The NSW Nationals in the state government are urging farmers to be on the lookout for signs of damage and the presence of fall armyworm larvae in summer crops following the recent trapping of moths in NSW.

NSW Nationals Member for Upper Hunter Michael Johnsen said moths were first trapped near a sorghum crop near Moree during routine surveillance of the early warning trapping network established by NSW Department of Primary Industries (DPI) and Local Land Services (LLS).

“Fall armyworm is an insect pest that poses a serious threat to a range of crops,” Mr Johnsen said.

“While it has been found in a small number of locations, it is anticipated that migratory flights of the pest will occur annually across NSW and fall armyworm may establish in some of the warmer parts of the state.
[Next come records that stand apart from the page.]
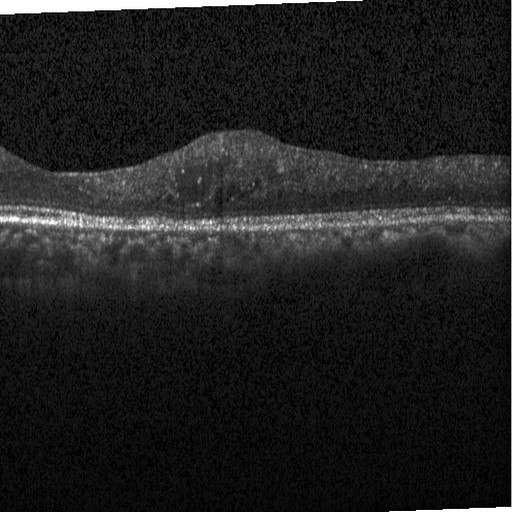
Centered on the fovea. OCT B-scan. Instrument: Heidelberg Spectralis. Spectral-domain OCT — The scan shows DME.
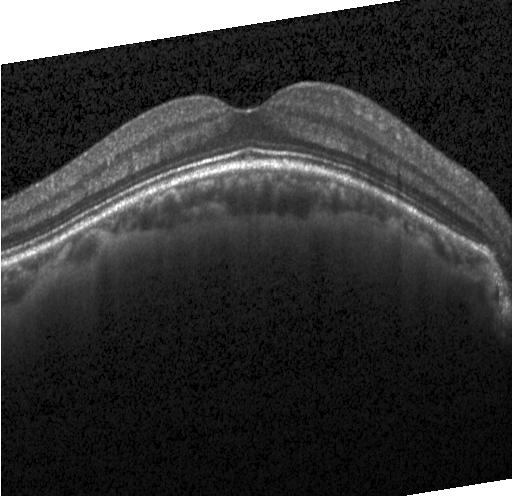
Impression: neither choroidal neovascularization, diabetic macular edema, nor drusen.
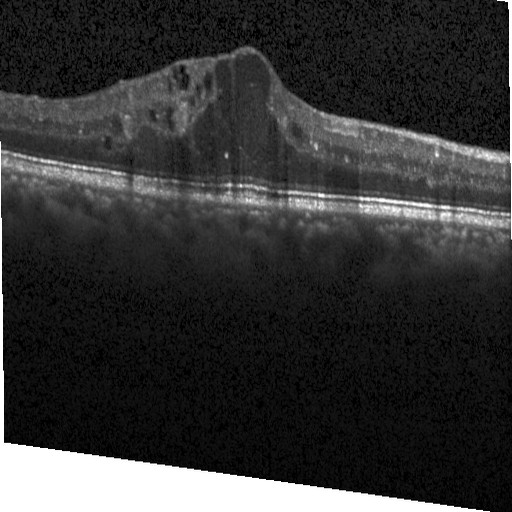

Retinal OCT cross-section showing diabetic macular edema (DME).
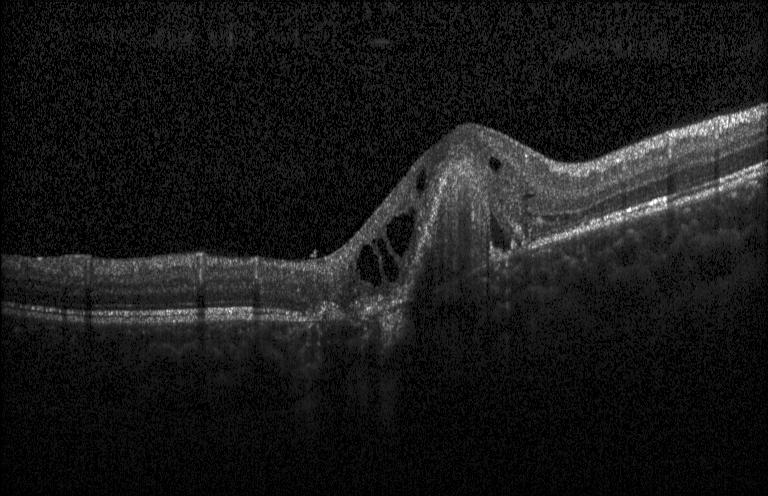 Diagnosis: choroidal neovascularization.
“Farmers need to be on the lookout for signs of fall armyworm, which include windowing of leaves where larvae have hatched and small shot holes as leaves expand, caused by larvae feeding in the developing leaf whorl.”

NSW Nationals Agriculture Minister Adam Marshall said the best way to minimise the spread and impact of the pest was to identify the signs and symptoms early.
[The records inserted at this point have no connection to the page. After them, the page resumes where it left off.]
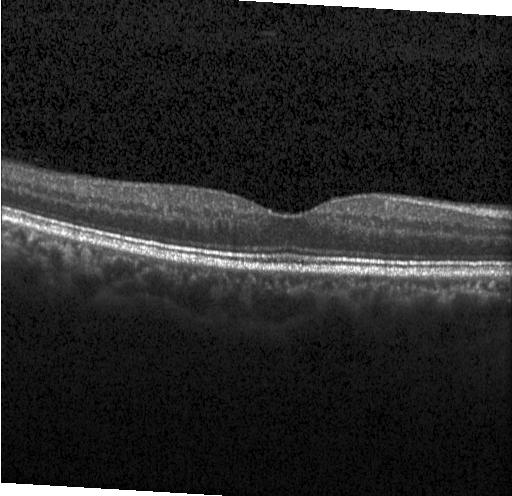
Assessment: no CNV, DME, or drusen.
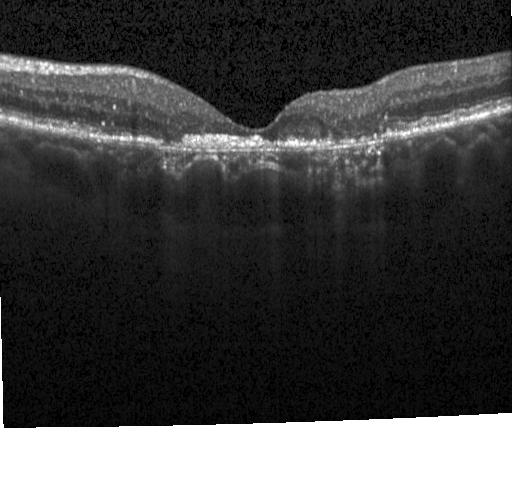

Spectral-domain OCT · horizontal scan through the fovea · Heidelberg Spectralis OCT system · optical coherence tomography B-scan
Diagnosis: choroidal neovascularization (CNV).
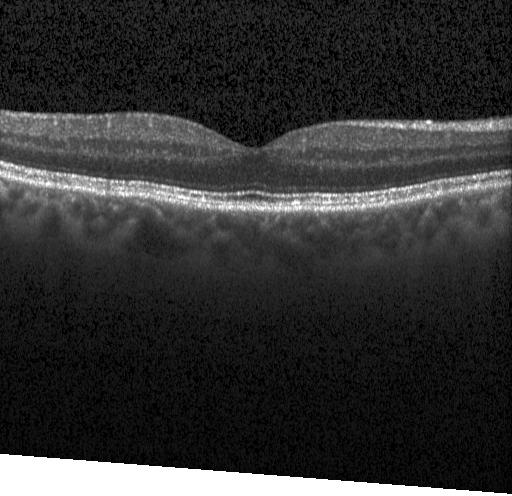
OCT line scan, fovea-centered, spectral-domain optical coherence tomography
Dx: no CNV, no DME, and no drusen.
“Farmers should monitor crops, particularly sorghum and maize, regularly for signs of fall armyworm damage, egg masses and larvae,” Mr Marshall said.

“Control weeds and volunteer plants in fallow paddocks, along fence lines and around buildings to reduce the number of pest hosts.

“DPI and LLS can provide information on fall armyworm control options available to growers.”

Fast action to manage small larvae is recommended by NSW DPI and Local Land Services (LLS) to maximise control and help minimise further spread by restricting local infestations.

What should you do?

Anyone who suspects the presence of fall armyworm should immediately call the Exotic Plant Pest Hotline on 1800 084 881.

For small larvae, the Department of Primary Industries and Local Land Services recommends retaining samples with food, such as host crop leaves, and allow them to grow to enable photographs to be taken.

In most cases, NSW DPI will be able to identify larvae from clear photographs which can be sent via an online form or to with your contact details.

DPI continues to work with potentially affected industries providing free insect diagnostics for suspect fall armyworm moths and larvae, advice on control and chemical management options.

More information on identification, treatment options and resistance management is available on DPI and LLS websites.

Farmers should contact their LLS staff or regular agronomist for advice on fall armyworm management.